基於進度感知置信度調度的快速解碼擴散語言模型
Fast-Decoding Diffusion Language Models via Progress-Aware Confidence Schedules
December 2, 2025
作者: Amr Mohamed, Yang Zhang, Michalis Vazirgiannis, Guokan Shang
cs.AI
摘要
擴散式大型語言模型(dLLMs)為自迴歸模型提供了一種極具前景的替代方案,但其緩慢的迭代取樣過程嚴重限制了實際應用價值。我們提出SchED——一種無需重新訓練、與模型無關的早退算法,該算法通過聚合全跨度對數邊際值,並在達到平滑的進度相關置信度閾值時停止解碼。我們在兩類dLLM模型(Dream與LLaDA)的基礎版本與指令微調版本上,針對涵蓋多項下游任務的十個基準測試(包括選擇題問答、數學運算、長問答/摘要及翻譯)進行評估。SchED實現了顯著且穩定的加速效果:在指令微調模型上平均獲得3.8-4.0倍加速,同時保持99.8-100%的基準性能;在基礎模型上則以99.1-100%的性能保留率實現穩定加速,在更激進的設定下最高可達2.34倍。採用對質量損失施加嚴苛懲罰的保守加速指標(QPS, γ=4)時,SchED展現出優異的魯棒性,明顯優於先前基於置信度的早退方法(後者在長文本生成任務中失效)。對模型標記預測的熵值分析顯示,指令微調會加速預測熵的衰減過程。通過將真實的置信度穩定轉化為計算效率提升,SchED顯著優化了dLLM的解碼效率。
English
Diffusion large language models (dLLMs) offer a promising alternative to autoregressive models, but their practical utility is severely hampered by slow, iterative sampling. We present SchED, a training-free, model-agnostic early-exit algorithm that aggregates full-span logit margins and halts decoding once a smooth, progress-dependent confidence threshold is met.
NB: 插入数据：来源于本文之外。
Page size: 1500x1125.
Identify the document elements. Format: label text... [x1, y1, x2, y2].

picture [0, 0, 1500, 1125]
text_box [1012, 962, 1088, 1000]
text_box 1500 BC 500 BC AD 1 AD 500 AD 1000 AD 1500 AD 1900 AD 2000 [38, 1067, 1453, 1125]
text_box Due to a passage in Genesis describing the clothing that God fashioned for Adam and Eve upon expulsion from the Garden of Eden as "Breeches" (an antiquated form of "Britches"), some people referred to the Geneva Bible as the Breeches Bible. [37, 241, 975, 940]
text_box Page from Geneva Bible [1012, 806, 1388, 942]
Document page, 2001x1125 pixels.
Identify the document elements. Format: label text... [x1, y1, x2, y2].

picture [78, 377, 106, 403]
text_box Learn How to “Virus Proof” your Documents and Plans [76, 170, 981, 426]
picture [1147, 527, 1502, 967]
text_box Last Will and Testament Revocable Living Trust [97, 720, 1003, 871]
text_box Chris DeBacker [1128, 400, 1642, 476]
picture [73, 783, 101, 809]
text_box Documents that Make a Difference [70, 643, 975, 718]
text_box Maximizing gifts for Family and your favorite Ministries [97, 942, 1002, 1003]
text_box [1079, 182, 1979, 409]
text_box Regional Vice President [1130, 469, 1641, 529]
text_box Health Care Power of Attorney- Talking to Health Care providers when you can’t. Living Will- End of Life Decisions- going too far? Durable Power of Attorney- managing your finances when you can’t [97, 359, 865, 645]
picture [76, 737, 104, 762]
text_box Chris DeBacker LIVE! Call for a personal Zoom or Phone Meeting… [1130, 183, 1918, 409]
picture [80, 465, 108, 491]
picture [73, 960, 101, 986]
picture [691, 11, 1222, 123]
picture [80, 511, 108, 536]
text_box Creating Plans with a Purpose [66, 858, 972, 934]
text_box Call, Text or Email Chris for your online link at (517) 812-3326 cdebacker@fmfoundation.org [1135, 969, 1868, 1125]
We evaluated SchED on two dLLM families (Dream and LLaDA), in base and instruction-tuned variants across ten benchmarks spanning downstream tasks including multiple-choice question answering (MCQ), math, long-form QA/summarization, and translation. SchED delivers large, stable accelerations: on instruction-tuned models, it achieves 3.8-4.0times speedups while retaining 99.8-100% of the baseline score on average. On base models, SchED yields consistent speedup gains with 99.1-100% performance retention, with up to 2.34times under more aggressive settings. Using a conservative speed metric that heavily penalizes quality loss (QPS, γ{=}4), we show that SchED is robust and clearly outperforms prior confidence-based early-exit methods, which break down on long-form generation. An entropy analysis of the model's token predictions reveals that instruction tuning speeds up the decay of predictive entropy. By turning genuine confidence stabilization into computational savings, SchED makes dLLM decoding substantially more efficient.